Researchers identify asymmetric generalization problem in LLM unlearning benchmarks
A new arXiv paper argues that existing machine unlearning benchmarks for LLMs suffer from under-forgetting and over-forgetting due to an asymmetric generalization problem. The authors propose that evaluation must cover diverse query formulations of target facts to reliably measure knowledge removal while preserving unrelated capabilities.
Community applies Anthropic's J-space lens to open Qwen3-8B for agent guardrails
A Reddit user replicated Anthropic's J-space research on the open-source Qwen3-8B model, using a Jacobian lens to detect silent internal reasoning before tool calls. They then wired this into agent guards to intercept prose drift (e.g., leaning toward natural language instead of JSON), enabling stop/cancel/keep decisions.

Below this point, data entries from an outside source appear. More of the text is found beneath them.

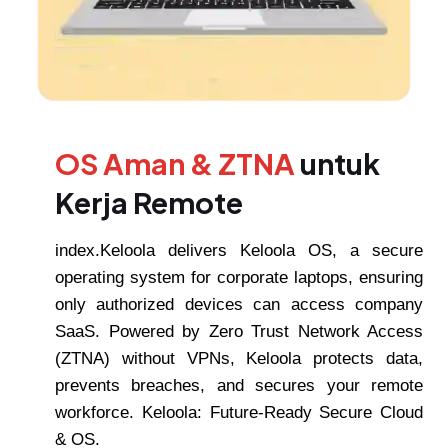
OS Aman & ZTNA
untuk
Kerja Remote
index.Keloola delivers Keloola OS, a secure
operating system for corporate laptops, ensuring
only authorized devices can access company
SaaS. Powered by Zero Trust Network Access
(ZTNA) without VPNs, Keloola protects data,
prevents breaches, and secures your remote
workforce. Keloola: Future-Ready Secure Cloud
& OS.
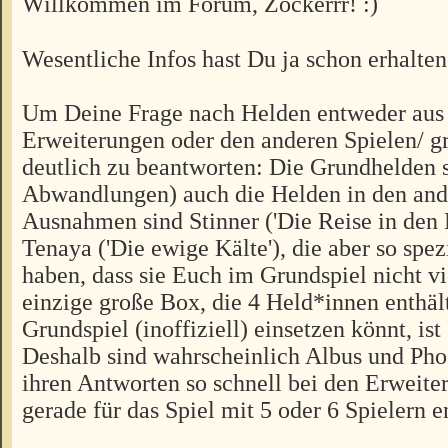
Willkommen im Forum, Zockerrr!
Wesentliche Infos hast Du ja schon erhalten
Um Deine Frage nach Helden entweder aus
Erweiterungen oder den anderen Spielen/ 
deutlich zu beantworten: Die Grundhelden s
Abwandlungen) auch die Helden in den and
Ausnahmen sind Stinner ('Die Reise in den
Tenaya ('Die ewige Kälte'), die aber so spez
haben, dass sie Euch im Grundspiel nicht vi
einzige große Box, die 4 Held*innen enthält
Grundspiel (inoffiziell) einsetzen könnt, ist
Deshalb sind wahrscheinlich Albus und Ph
ihren Antworten so schnell bei den Erweit
gerade für das Spiel mit 5 oder 6 Spielern 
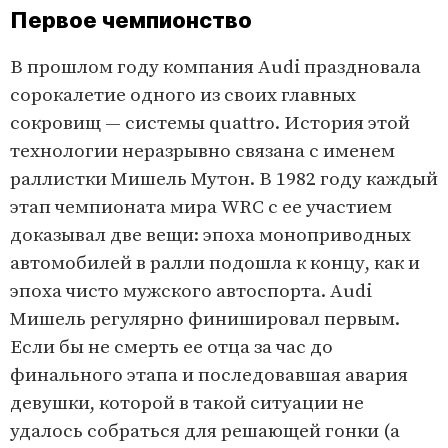
Первое чемпионство
В прошлом году компания Audi праздновала
сорокалетие одного из своих главных
сокровищ — системы quattro. История этой
технологии неразрывно связана с именем
раллистки Мишель Мутон. В 1982 году каждый
этап чемпионата мира WRC с ее участием
доказывал две вещи: эпоха моноприводных
автомобилей в ралли подошла к концу, как и
эпоха чисто мужского автоспорта. Audi
Мишель регулярно финишировал первым.
Если бы не смерть ее отца за час до
финального этапа и последовавшая авария
девушки, которой в такой ситуации не
удалось собраться для решающей гонки (а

Anthropic reveals J-space inside Claude Opus 4.6, offering clearest view yet of LLM internal reasoning
Anthropic developed the Jacobian lens (J-lens) to uncover a hidden area called J-space inside Claude Opus 4.6, revealing individual words related to the model's output. Separately, a researcher released the BABEL codec for GPT-2 small, achieving 94.7% behavior reconstruction and enabling bidirectional reading/writing of the model's internal state. These advances give practitioners unprecedented insight into how language models think.
VLMs encode correct object counts internally but output wrong answers, study finds
A new arXiv paper investigates why vision-language models (VLMs) fail at basic object counting. By training probes on internal activations across four VLMs and five counting datasets, researchers found that nonlinear probes can reliably detect counting errors, indicating that models often encode the correct count even when they output the wrong answer. SVCCA analysis further confirms a misalignment between internal representations and verbalized outputs.